Some observers like to point out that if you’d told people even 10 years ago that it would soon come to be that you could put your livelihood in jeopardy for insisting that only women had cervixes, no one would have believed you.
If that’s true, then it’s also true that if you’d said at the same time that 15 million English people, male and female, would sit down on a Sunday morning to watch a football game played between women, then you’d have probably been laughed at.
But that’s exactly what took place when England played Spain in the final of the Fifa Women’s World Cup in Sydney. I happened to be at a friend’s birthday party in the countryside, where 12 of us were on the edges of our seats, shouting at the TV, imploring the Englishwomen on as they tried in vain to equalise against a superior Spanish side.
Alessia Russo, Millie Bright, Lauren Hemp – these were names that meant nothing to me a couple of years ago, and yet now they are national heroines, having already won the European Championship last year.
It’s hard to overstate what a fundamental social transformation the Lionesses represent. Football has always been a male preserve in Britain – played by men, watched by men, administered by men, managed by men and discussed on TV by men. That has slowly changed in recent years as the men’s game has attempted to become more family-friendly and female-welcoming.
But the success of the Lionesses has also coincided with women appearing in the men’s game – as referees (unthinkable 20 years ago) and as TV pundits (unthinkable two years ago). The joke was always that if you wanted to confuse a woman, ask her to explain the offside rule.

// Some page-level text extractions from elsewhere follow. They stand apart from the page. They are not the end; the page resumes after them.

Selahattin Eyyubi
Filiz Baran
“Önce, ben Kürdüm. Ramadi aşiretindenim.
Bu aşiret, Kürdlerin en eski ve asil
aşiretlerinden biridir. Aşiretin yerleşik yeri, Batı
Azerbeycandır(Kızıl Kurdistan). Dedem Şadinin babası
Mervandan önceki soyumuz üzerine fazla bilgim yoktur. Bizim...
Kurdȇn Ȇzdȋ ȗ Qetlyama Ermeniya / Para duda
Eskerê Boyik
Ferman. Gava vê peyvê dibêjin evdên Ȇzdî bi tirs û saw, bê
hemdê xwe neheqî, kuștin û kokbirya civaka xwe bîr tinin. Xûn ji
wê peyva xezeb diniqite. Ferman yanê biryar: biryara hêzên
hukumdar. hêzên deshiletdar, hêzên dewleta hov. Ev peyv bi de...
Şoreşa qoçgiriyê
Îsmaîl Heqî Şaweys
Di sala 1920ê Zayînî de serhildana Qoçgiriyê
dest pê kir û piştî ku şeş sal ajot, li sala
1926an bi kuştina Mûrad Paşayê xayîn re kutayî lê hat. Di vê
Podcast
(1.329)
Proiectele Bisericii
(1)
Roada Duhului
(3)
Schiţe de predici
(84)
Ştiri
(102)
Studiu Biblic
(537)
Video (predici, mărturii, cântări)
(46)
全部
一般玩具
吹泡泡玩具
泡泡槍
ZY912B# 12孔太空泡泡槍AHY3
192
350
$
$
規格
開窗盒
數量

That joke has rebounded as the women have shown the men how to win an international tournament – something Englishmen have not achieved since 1966.
Why do so many of the English players seem to have blonde hair? Why do all of them wear it in a long top-knot ponytail? And what accounts for the lack of ethnic diversity (the men’s game in England is overrepresented by players of Afro-Caribbean heritage)?
None of the women present on the weekend could answer those questions and some of them weren’t quite as interested as the men in the game’s outcome. But these are early days. The key thing is that another bastion of male domination has fallen and England is a better place for it.